どんなに高く飛ぶ鳥よりも想像力の羽根は高く飛ぶ

自分の"楽しみ"を書いて、自分だけが救われるんなら、それは言葉ではないんじゃないの。言葉は人のものでもあるんだから。

主体的に幸せであるということ

 ぼくは、今まで、主体的に幸せであろうとしたことがなかったような気がしてる。なんだか、そんなことに気がついた。気がついてしまった。
 ずっと、何かに救われたいと願っていた。誰かが救ってくれるんじゃないかと、他力本願だった。自分で、自分を、幸せにしようなんて、思ってもいなかった。
 ぼくは、ぼくを、幸せにしようとしていなかった。ぼくには幸せになる資格なんてないんだと思い込んでいた。思い込まされていたのかもしれない。
 ただ、流されるままにシアワセであっただけだった。思い込みはけっこう本当にそうなるものだ、と、つとに、思う。幸せになろうとしない人のことを、人はシアワセな人だ、と思うのだろう。だから、幸せにしようとしなくてもいいんじゃないか、と思ったりするのかもしれない。あるいは自分をもそう思い込んでいる。いまは、今で、シアワセだって。
 人は誰でも欠けているし、全然完璧でない。完璧に見える人の弱さみたいなものを、なんだかぼくは美しくおもったり、愛おしくおもったりする。
 幸せになろうとさえ思えないことの、その、呪いというのはいかに罪深いか。すべて大人は、オトナってのは楽しいものなんだ、と、子供らに見せつけるべきだって思う。大人って、楽しいんだぜ! っていう風に。幸せであろうと思えないことの根本は、そんなところにあったとおもったりする。

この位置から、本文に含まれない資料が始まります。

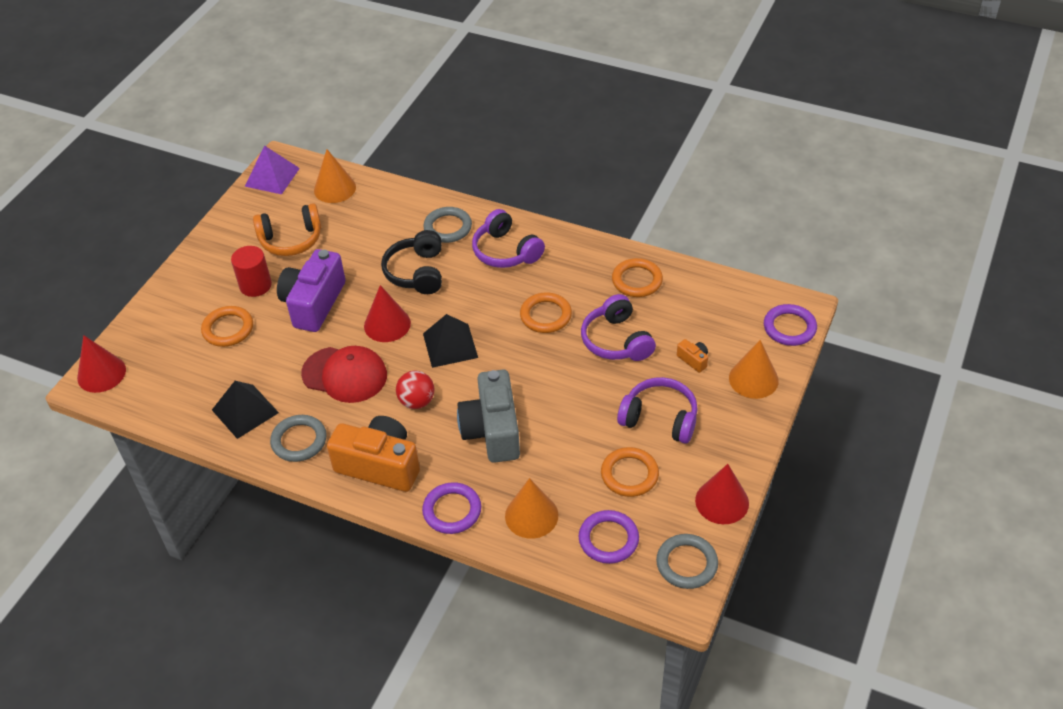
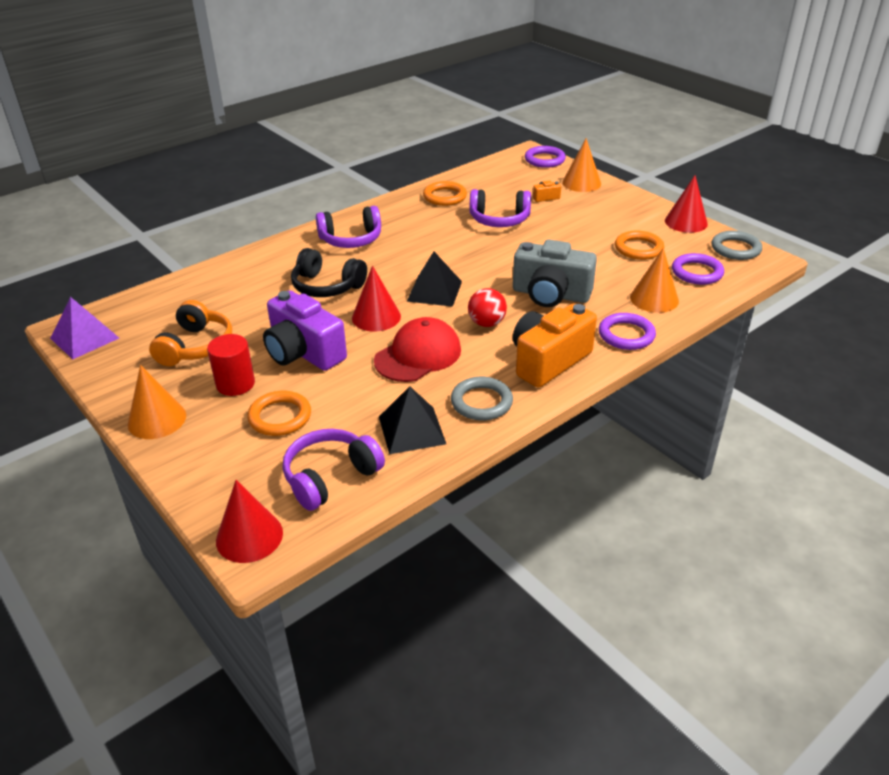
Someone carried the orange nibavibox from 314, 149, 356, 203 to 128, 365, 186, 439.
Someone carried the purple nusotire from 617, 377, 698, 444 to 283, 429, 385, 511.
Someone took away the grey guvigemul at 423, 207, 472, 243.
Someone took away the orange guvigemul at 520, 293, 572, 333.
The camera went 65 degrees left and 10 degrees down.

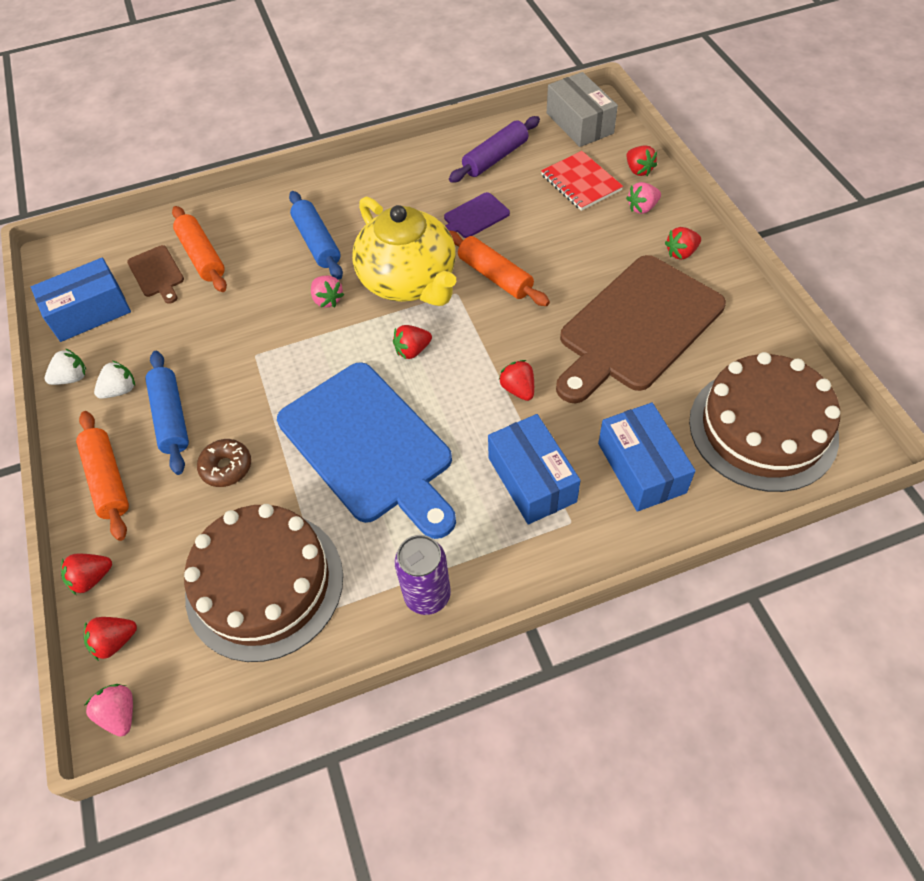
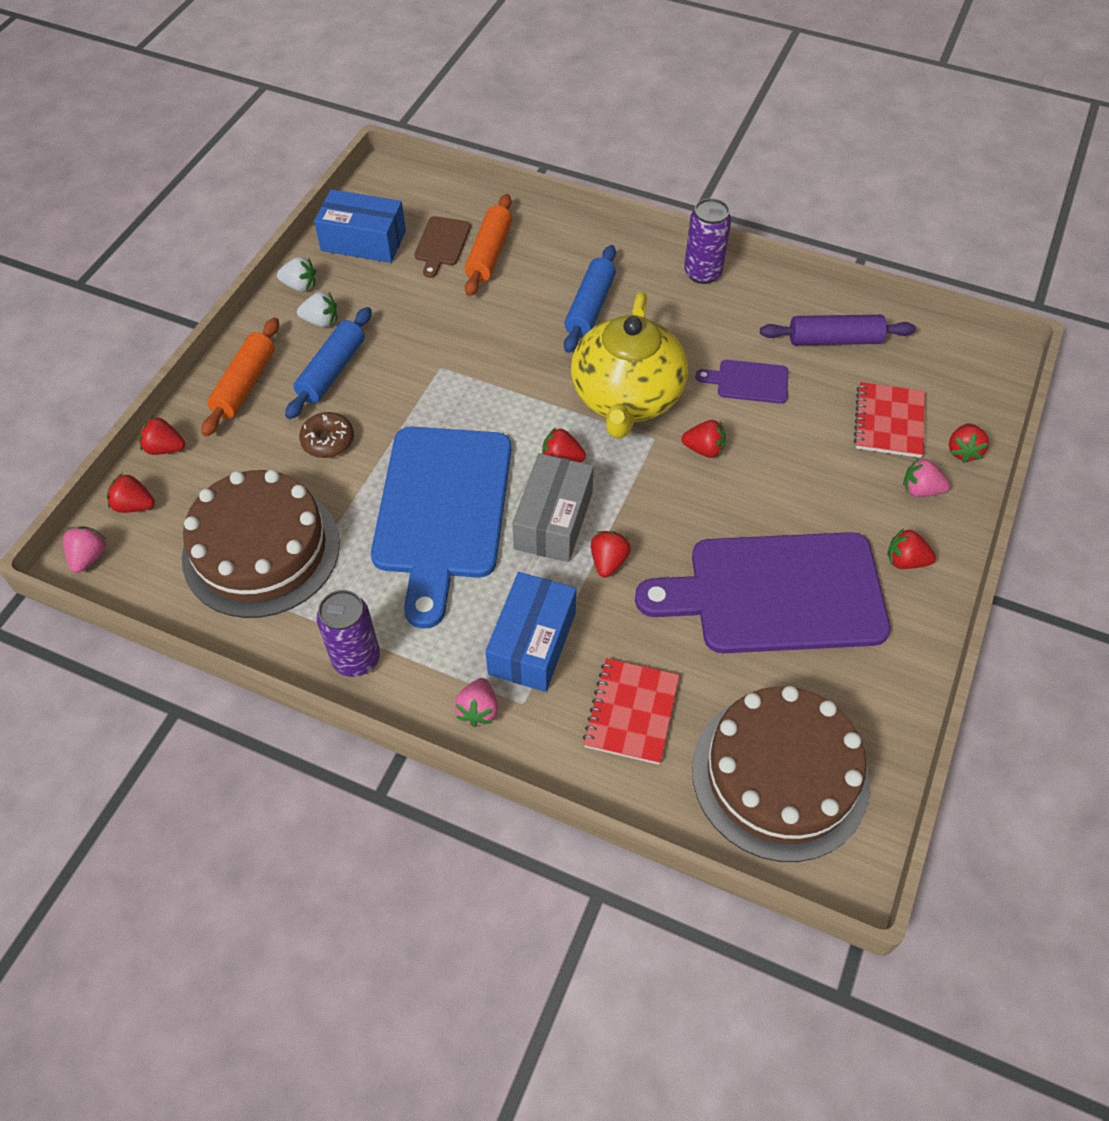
Someone carried the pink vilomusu from 311, 276, 344, 308 to 454, 678, 498, 727.
Someone carried the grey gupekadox from 547, 72, 618, 147 to 512, 453, 594, 562.
Someone swapped the blue gupekadox at 598, 402, 696, 512 for the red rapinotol at 583, 658, 679, 765.
Someone repainted the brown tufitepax at 556, 255, 726, 403, which became the purple tufitepax at 635, 532, 891, 653.
Someone swapped the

 だからといって反骨心みたいなものもなくて、でも、完璧主義で、なんだか、当たり前に幸せではないな、と自分のことをおもってしまう。
 いろんな価値観を通して、人は、ひとを認めたりそうでもなかったりできる。それでも、やっぱり、人はその人なりに幸せであろうとするべきだ。なるべく主体的に。積極的に。

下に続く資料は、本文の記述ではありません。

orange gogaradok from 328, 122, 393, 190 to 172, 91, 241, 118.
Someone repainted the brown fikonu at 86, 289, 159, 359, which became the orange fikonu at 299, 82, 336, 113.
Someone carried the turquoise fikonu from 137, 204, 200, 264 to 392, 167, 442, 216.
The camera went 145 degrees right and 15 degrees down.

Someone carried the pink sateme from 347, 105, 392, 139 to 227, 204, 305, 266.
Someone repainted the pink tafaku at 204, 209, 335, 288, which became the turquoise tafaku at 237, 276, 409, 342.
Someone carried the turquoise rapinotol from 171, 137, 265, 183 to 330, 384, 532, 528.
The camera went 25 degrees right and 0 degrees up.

 自分の幸せがなんなのか、なんて、たぶん、一生わからない。幸せのときに幸せとは思わないものなのかもしれない。ひょっとしたら今が十二分に幸せなのかもしれない。
 それでも。
 誰にでも、幸せになる資格があるはず。なんだか変なことを言っているのは周知しています。でも。やっぱり、ぼくは変だった。
 本を読むのも、映画を観るのも、音楽を聴くのも、全部受け身なんです。そういう類の幸せなんです。それは幸せです。そういうものを享受できさえすれば。でも、たぶん、幸せってのはそれだけではない。なにかに能動的に主体的に積極的にその資格を以って幸せになることもできるはず。自分から不幸せである必要なんてないのだ。
 人はいくらでも、ほんとうにいくらでも幸せになることができて。底なしで。積極的であれば、人はこの人は幸せでありたい人なのだ、とわかる。この人と一緒にいたら幸せになるのかもしれないと思う。
 厚かましくって意味ではもちろんなくて、ただ行動するってだけでもなくて、表現するってだけでもなくて。人に迷惑をかけない範囲でおこなっていくのは当たり前で。わがままになろう、ってわけでもない。そこらへんはぼくはぼくのことを心配していないけれど。
 ただ、ただ。いい感じで、ありたい。
 遠慮しすぎず、憚らず、不作法でもわがままでも甘えるってわけでもなく。
 幸せであろう、とおもうこと。それだけで、ぼくにとっては、大進歩だった。そこには資格もクソもなくて、ただ、幸せであるって状態があるってだけで。そのシアワセはまた簡単に藻屑となって消えてしまうのかもしれないけれど、それでも、そうあろうとし続けることで、幸せになったりするんだろう、と今はおもう。